If your project contains multiple dune files (e.g. one for library and one for executable), you need to apply the changes to all of them. Otherwise, the profiling result won’t include the symbols where the preprocessor isn’t added.

To generate the profiling result, set the OCAML_LANDMARKS environment variable, compile and run the program.

OCAML_LANDMARKS=format=json,output=profile.json dune exec bin/main.exe

This writes the output to profile.json. Then you can view the results with the online viewer (http://lexifi.github.io/landmarks/viewer.html). Note that although the README suggests to install a landmarks-viewer, the landmarks-viewer package doesn’t exist on OPAM (as of 4 Aug 2021). There’s an open GitHub Issue tracking this: LexiFi/landmarks#17 .

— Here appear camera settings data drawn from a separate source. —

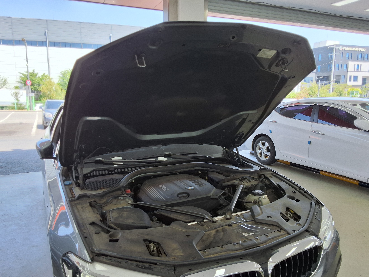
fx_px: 298
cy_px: 138
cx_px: 184
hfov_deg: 63.4
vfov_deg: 49.7
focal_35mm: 28
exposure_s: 1/152
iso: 32
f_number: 1.9
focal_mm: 2.91
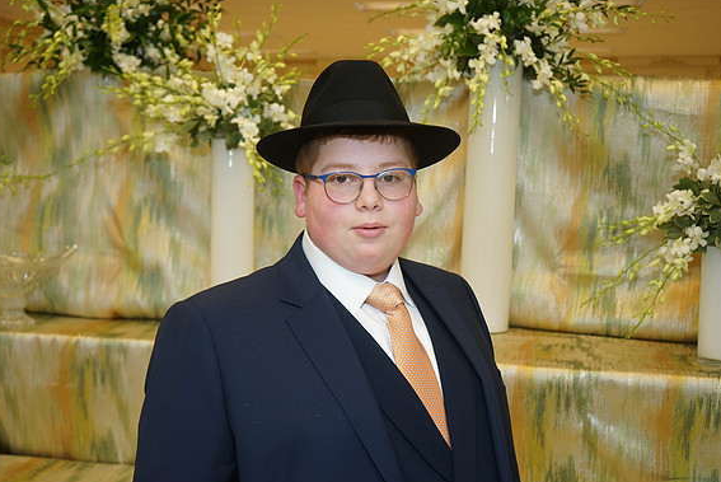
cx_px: 356
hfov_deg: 42.7
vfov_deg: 29.3
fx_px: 922
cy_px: 238
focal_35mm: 46
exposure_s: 1/100
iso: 400
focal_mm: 45
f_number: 5
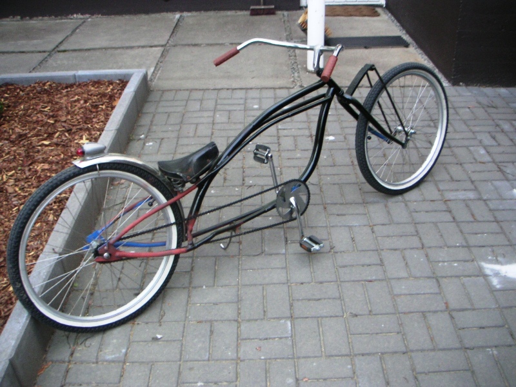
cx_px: 258
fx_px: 566
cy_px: 194
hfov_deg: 49.0
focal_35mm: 38
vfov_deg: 37.7
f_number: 2.8
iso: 100
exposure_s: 1/3
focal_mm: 6
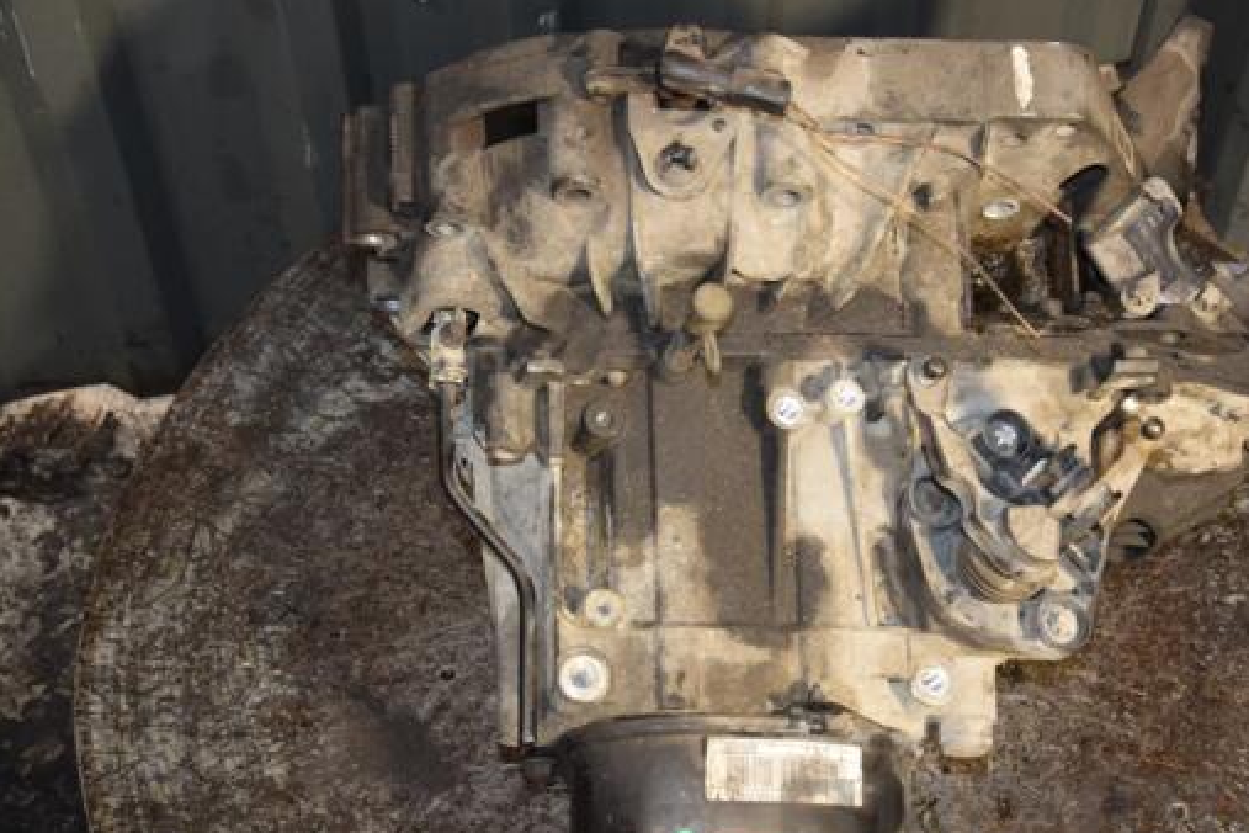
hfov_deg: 28.4
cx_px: 734
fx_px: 2463
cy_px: 488
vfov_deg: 19.2
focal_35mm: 71
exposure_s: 1/80
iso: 800
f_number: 4.8
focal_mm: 40
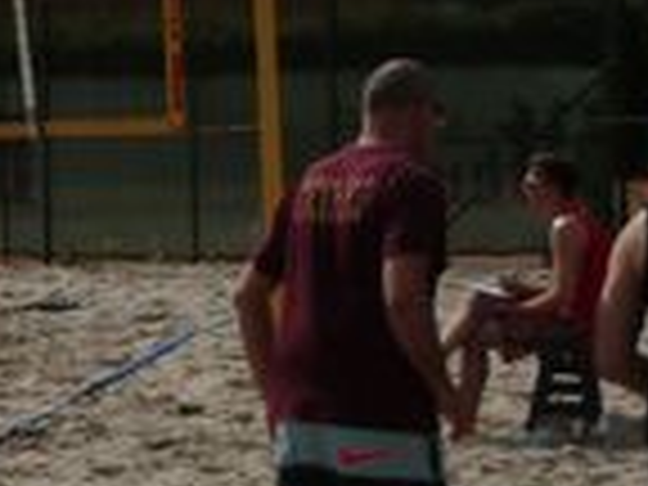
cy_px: 252
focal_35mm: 150
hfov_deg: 11.7
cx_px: -670
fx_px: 2808
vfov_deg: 9.9
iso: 50
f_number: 8
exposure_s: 1/400
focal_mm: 4.9
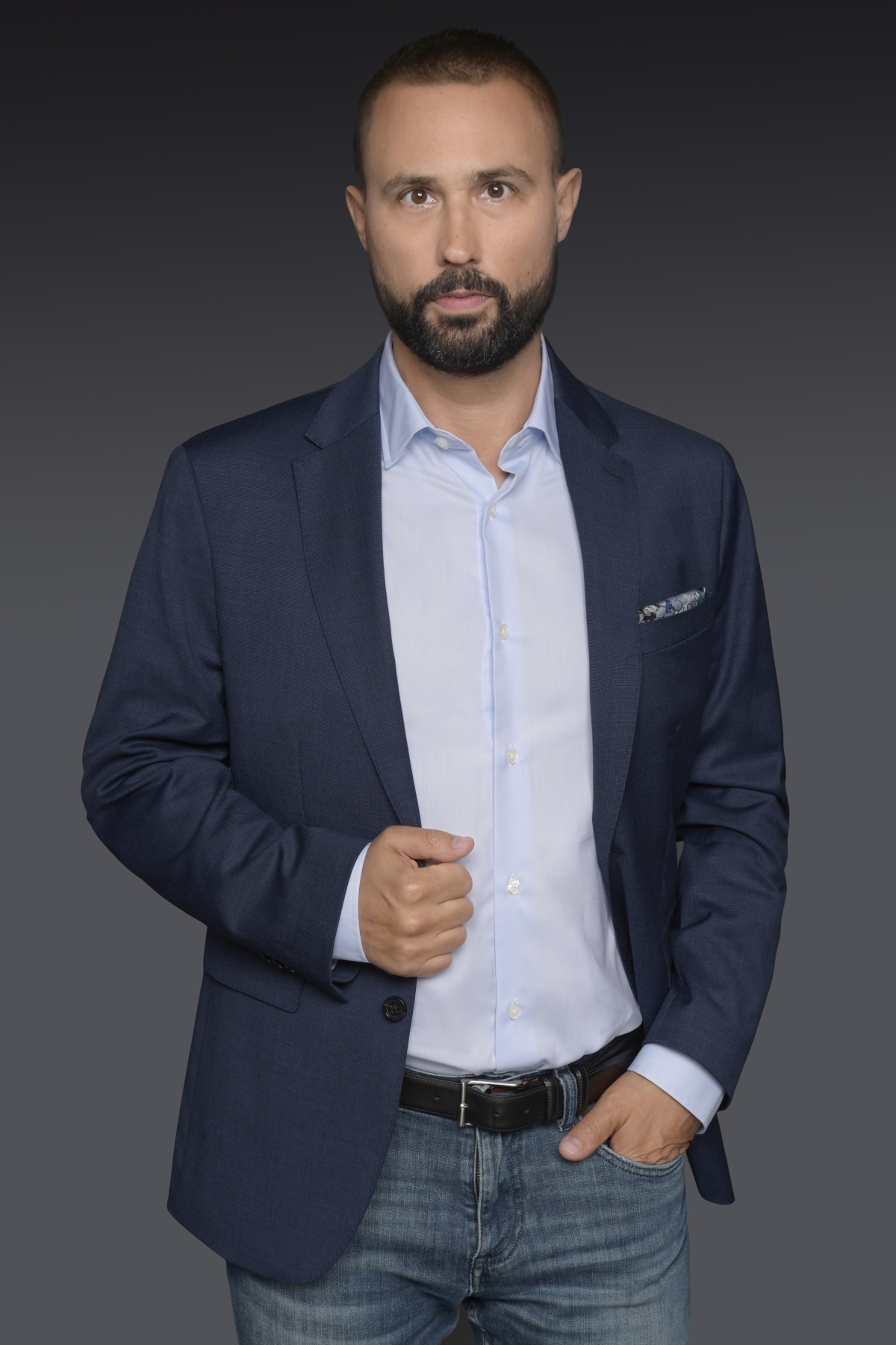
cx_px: 448
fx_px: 3080
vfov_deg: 24.6
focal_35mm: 82
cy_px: 672
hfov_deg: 16.6
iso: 125
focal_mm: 55
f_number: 7.1
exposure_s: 1/125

Here’s the profiling output:

NameLocationCallsCycles
ROOTsrc/landmark.ml0158 060 390 979
load(bin/ray_tracing)bin/ray_tracing.ml:11158 055 051 892
Bin/ray_tracing.ray_colorbin/ray_tracing.ml:1682500157 485 489 898
Lib/hittable.hitlib/hittable.ml:6219 328155 697 662 560

The reason for calling it “quick and dirty” is that the profiling result only shows how many times a user-defined function is called, and how many cycles it took. I can’t find the allocation information, nor the time spent on system/runtime functions. I tried running with sudo (which worked for Rust’s cargo flamegraph), but it didn’t help.

ocamloptp and ocamlprof didn’t work

Many online resources (e.g. Chapter 17 Profiling (ocamlprof) ) suggest using ocamloptp in place of ocamlopt to compile a binary that outputs profiling information, then using ocamlprof to read it.

This didn’t work for me because I’m using Dune instead of ocamlopt and it’s not possible to configure Dune to use ocamloptp as the compiler (see ocaml/dune#398 ).

I could compile the program without Dune, but I didn’t want to leave the comfort of a build system.

Spacetime didn’t work either

There’s an article written in 2017 by Jane Street introducing the Spacetime profiler . It looked promising at first, because we only need to configure to use the modified Spacetime compiler to profile the program.

But I quickly realized that the modified compiler version is too old: it’s version 4.04.0. It doesn’t even have the Float package, so I decided it’s too much work to make the program compile with the older compiler.